▸ **Text shown**
..............................
When Social Media Marketing Goes All Wrong


When done right, social media can be your best friend. But, if it is executed poorly or carelessly, it can be ineffective, and worse, harmful. As we often say around here, social media is simply another tool for marketing. Since you wouldn’t jump into a print campaign without carefully planning it out, you shouldn’t jump into a social media campaign either.

Social media gives brands the opportunity to connect with their clients and customers in a much more personal way than traditional marketing channels. It also creates a means for conversation, thus building a two-way communication model. This is a huge opportunity, but it doesn’t mean that planning or strategizing aren’t required. It’s actually quite the contrary.

Take, for instance, the companies that try to capitalize on a news event. In some cases this works well such as when brands use social media to tie in hit shows like “The Voice” or the recent “Breaking Bad” series finale. Or, on a local level, when an area has gotten a lot of rain, a shoe store could capitalize on it by running a special on a rain boots. This is good marketing utilizing social media for quick reach.

However, this idea can quickly turn the other way. When the tragedy that was Hurricane Sandy hit, strangely enough, some brands tried to “take advantage” of a miscalculated opportunity, if you will. Gap is one brand that fell into this trap with a tweet encouraging those impacted by the storm to shop on Gap.com:

Gap Tweet during Hurricane Sandy

Also, during Hurricane Sandy, American Apparel sent an email blast promoting a sale “in case you’re bored during the storm:”
..............................
▸ **Data extract**
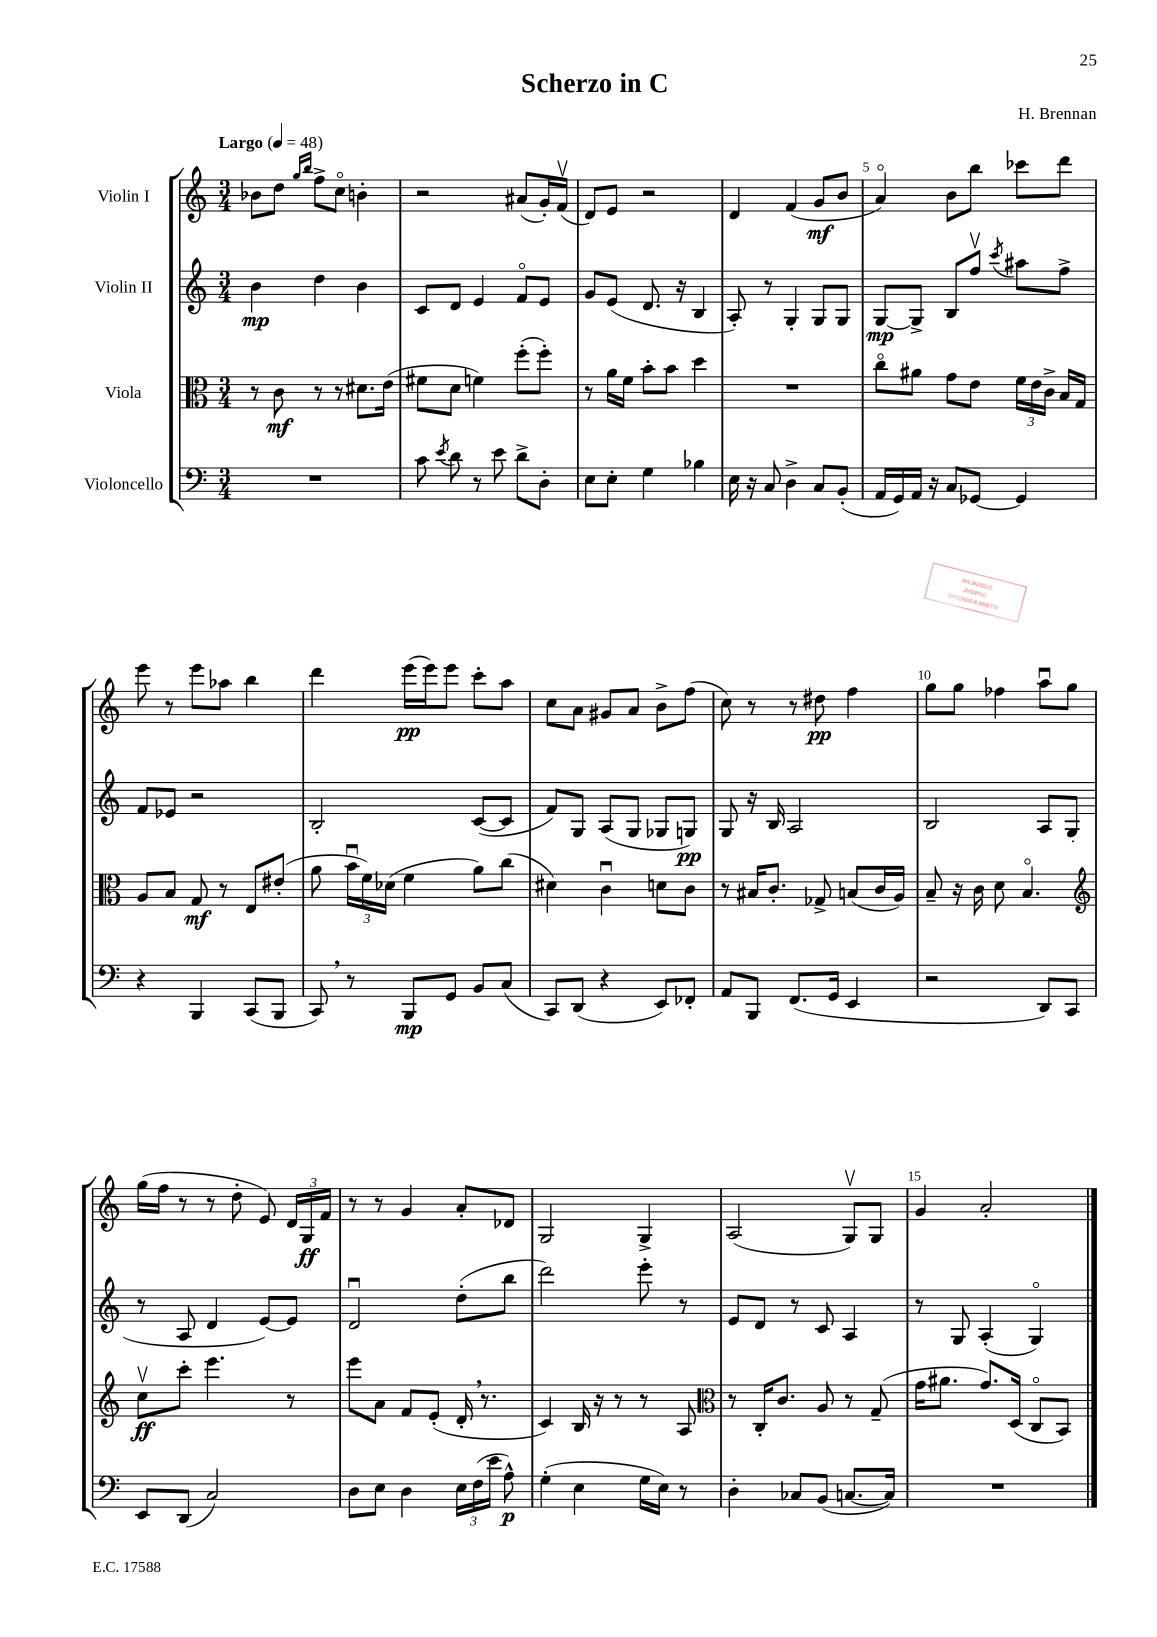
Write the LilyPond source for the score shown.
..............................
▸ **Instructions**
a. In the social media marketing text, which brand posted a tweet during Hurricane Sandy urging people affected by the storm to shop on its website?
b. Carry the social media marketing text forward, starting after its final sentence.
The listing is separate material with no connection to the social media marketing text.

▸ **Answers per task**
a. Gap

b.
American Apparel and Hurricane Sandy

Jay Baer over at Convince & Convert came across another social media marketing faux pa involving the Facebook page of Evansville Regional Airport. Although they have since removed the post, Baer did pull some text prior to the removal:

We just saw a tweet from Google facts that an airline in India only hires women because they are lighter, so they save $500,000 in fuel!!! Insert your women drive jokes below – haha!

As he explains, this “gaping, self-inflicted social media wound” has multiple problems and received tremendous flack in return. One of the biggest issues is the fact that the post has no link or photo to back the story. Without any type of reference at all, it simply doesn’t make sense. Beyond this, it alienates half its audience, and it includes inaccurate information, among many other erroneous issues.

The bigger issue though is that there are some events that shouldn’t be exploited. It’s safe to say that tragedies fall into this category. There are other elements that brands must consider as well before jumping into a campaign.

For starters, brands need to consider the perception you portray. Perception matters – end of story. Brands need to think about what their audience thinks of them. Social media is about creating a face for your business, so it’s very important to think before posting.

Secondly, not everyone gets the same humor. For instance, the British are known for their dry wit, but this isn’t for everyone. Understand that there are probably very few themes that are universally funny. Humor depends on personalities, so when social media is involved, humor can be risky.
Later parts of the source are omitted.